There  are deep processes of globalization which populism, in its ignorance or  misunderstanding of the systematic arguments of Philosophy, does not understand. Quite simply the populist politicians, whether they be British, European, American or Swedish, do not know what they do not know.  They concentrate upon the divisions or differences between people  rather on the systematic truths which unite them. This is why there is so much discussion about who is telling the truth and who is lying, why there is so much discussion about real and fake news. Real, objective Ethical Truths relate to  cosmopolitan rights and the rights that unite  all occupants of the earth.
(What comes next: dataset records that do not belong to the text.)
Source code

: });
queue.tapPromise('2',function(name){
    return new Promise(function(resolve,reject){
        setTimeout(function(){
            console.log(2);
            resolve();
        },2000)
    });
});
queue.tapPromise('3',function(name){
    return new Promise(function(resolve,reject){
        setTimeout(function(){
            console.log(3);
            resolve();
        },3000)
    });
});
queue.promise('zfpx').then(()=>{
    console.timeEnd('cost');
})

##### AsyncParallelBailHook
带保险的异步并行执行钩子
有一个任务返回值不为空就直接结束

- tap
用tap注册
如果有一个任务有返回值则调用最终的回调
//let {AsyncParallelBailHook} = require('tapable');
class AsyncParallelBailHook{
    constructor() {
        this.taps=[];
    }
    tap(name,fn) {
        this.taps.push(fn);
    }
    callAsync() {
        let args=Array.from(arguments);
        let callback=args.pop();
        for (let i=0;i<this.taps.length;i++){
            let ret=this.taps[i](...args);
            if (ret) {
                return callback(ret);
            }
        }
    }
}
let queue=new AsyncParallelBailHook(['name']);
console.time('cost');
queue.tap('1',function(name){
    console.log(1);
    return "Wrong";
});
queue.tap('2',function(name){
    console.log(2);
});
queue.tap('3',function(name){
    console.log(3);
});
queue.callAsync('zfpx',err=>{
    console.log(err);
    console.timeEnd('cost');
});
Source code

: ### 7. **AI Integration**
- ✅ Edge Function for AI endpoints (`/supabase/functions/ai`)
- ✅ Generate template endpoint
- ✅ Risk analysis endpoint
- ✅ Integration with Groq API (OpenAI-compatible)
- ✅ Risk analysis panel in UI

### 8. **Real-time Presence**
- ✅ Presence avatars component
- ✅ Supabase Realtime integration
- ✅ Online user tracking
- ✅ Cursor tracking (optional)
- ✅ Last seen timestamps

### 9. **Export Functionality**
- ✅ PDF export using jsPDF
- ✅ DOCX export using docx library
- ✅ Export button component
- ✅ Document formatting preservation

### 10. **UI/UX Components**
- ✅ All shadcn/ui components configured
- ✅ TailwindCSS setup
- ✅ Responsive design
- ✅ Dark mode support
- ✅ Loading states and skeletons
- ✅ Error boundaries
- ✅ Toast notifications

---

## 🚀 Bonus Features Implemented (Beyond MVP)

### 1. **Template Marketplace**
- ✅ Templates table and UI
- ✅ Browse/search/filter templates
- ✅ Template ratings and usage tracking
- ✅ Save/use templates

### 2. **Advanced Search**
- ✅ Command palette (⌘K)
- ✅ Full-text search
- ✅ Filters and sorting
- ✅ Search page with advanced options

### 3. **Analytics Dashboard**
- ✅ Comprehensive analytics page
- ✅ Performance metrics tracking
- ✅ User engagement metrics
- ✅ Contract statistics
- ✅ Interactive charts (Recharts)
The shadowy arguments of populist politicians focus on  national and cultural differences and fear of  change, fear of the deep ethical process of globalization. This process of ethical globalization, for them  is not  an ethical matter, it is rather a natural  destructive phenomenon which requires national  defense measures. This fear of something which is not of itself fearful is of course a pathological feat of the imagination which reveals itself in all talk of  building walls or defending borders or expelling aliens. This is the talk of the ignorant prisoners imprisoned deep in Plato’s cave, a deeply disturbing fearful   incoherent babbling which is paradoxically, claiming to know something.